### EXERCISE REQUIREMENTS
Set out the lines below, starting at the line that contains "Relative to the" and ending at the line that contains "Answer: facing to the right of the viewer", as a Markdown table with the columns Row and Line. Number each row and skip any blank lines.
======== DATA RECORDS
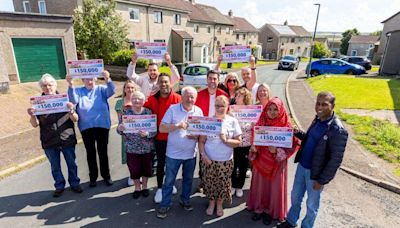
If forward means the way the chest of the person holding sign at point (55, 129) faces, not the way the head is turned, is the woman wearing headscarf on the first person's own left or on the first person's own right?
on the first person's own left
================
======== DATA RECORDS
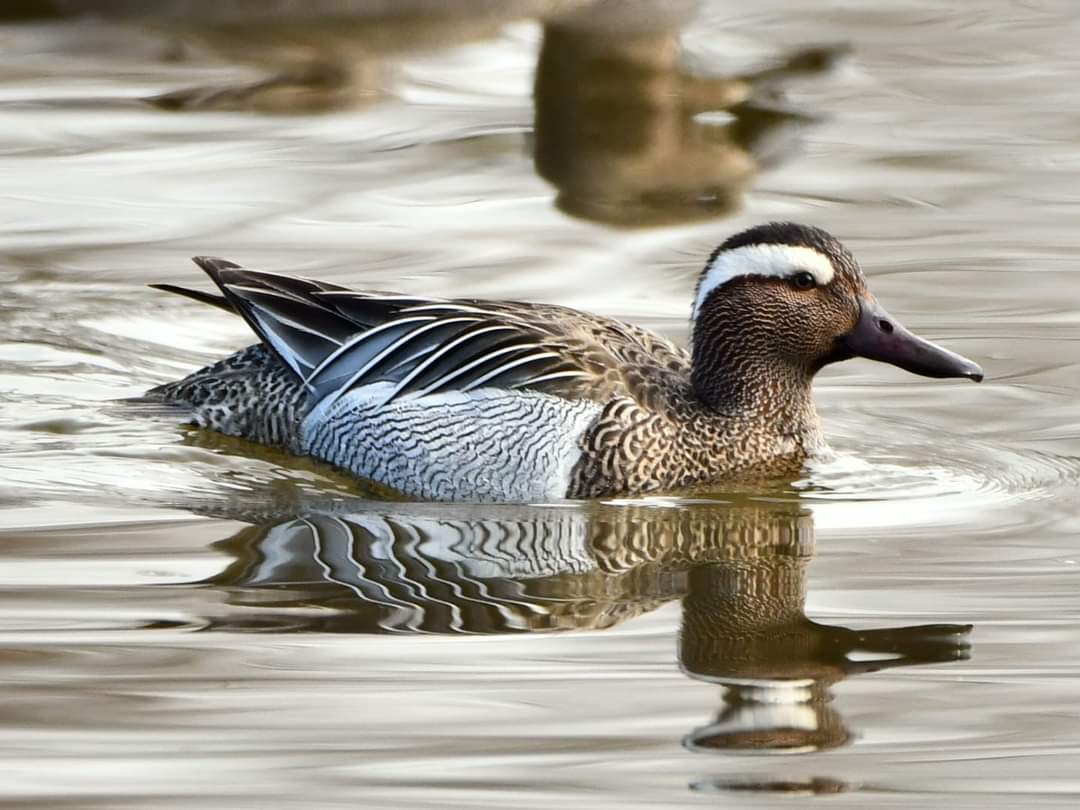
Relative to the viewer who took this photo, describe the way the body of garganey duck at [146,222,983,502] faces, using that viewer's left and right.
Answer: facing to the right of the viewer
================
======== DATA RECORDS
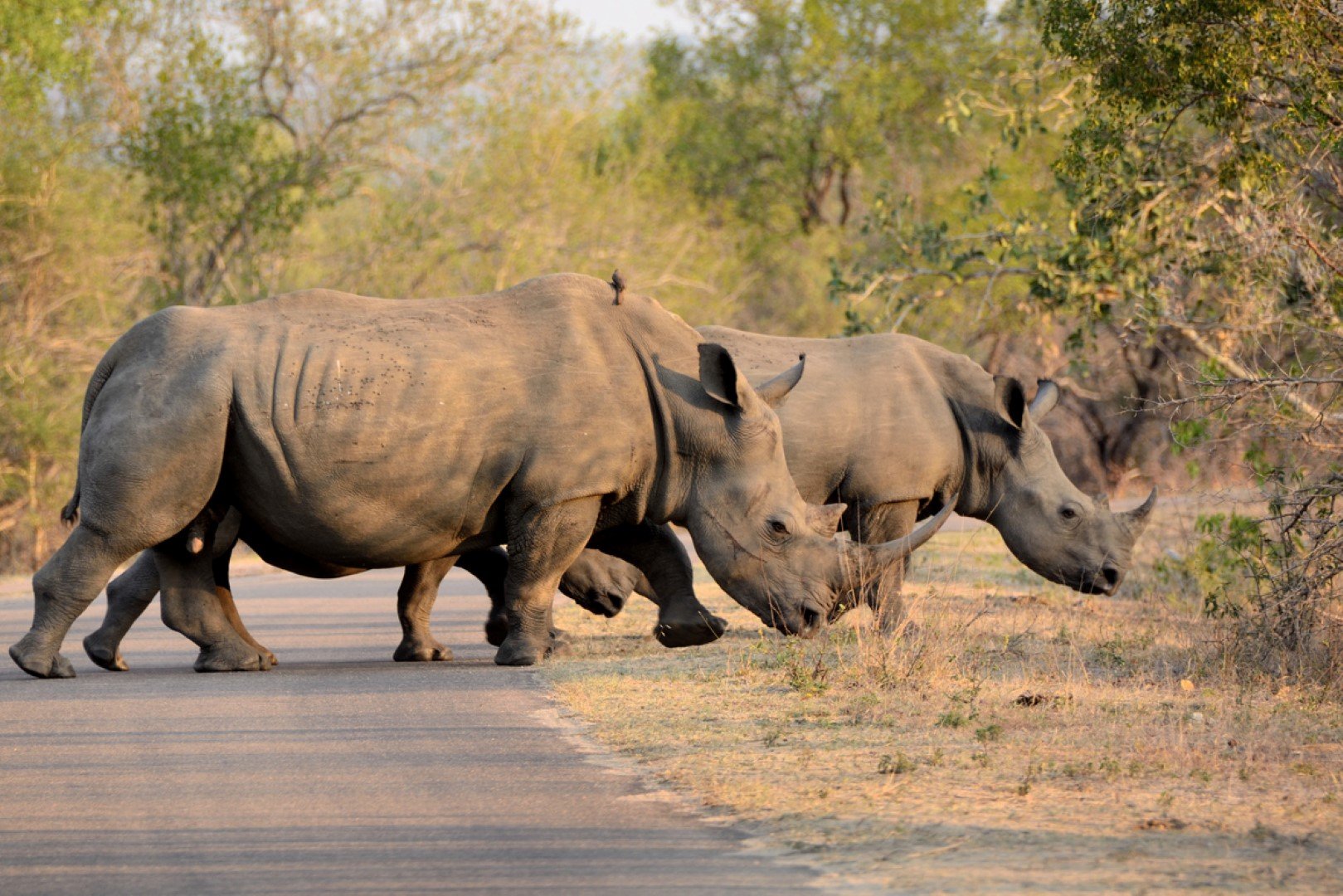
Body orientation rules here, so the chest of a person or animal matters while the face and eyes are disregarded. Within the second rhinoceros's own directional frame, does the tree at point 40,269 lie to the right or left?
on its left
================
### RESULT OF THIS TASK
| Row | Line |
|---|---|
| 1 | Relative to the viewer who took this photo, describe the way the body of garganey duck at [146,222,983,502] faces, using that viewer's left and right. |
| 2 | Answer: facing to the right of the viewer |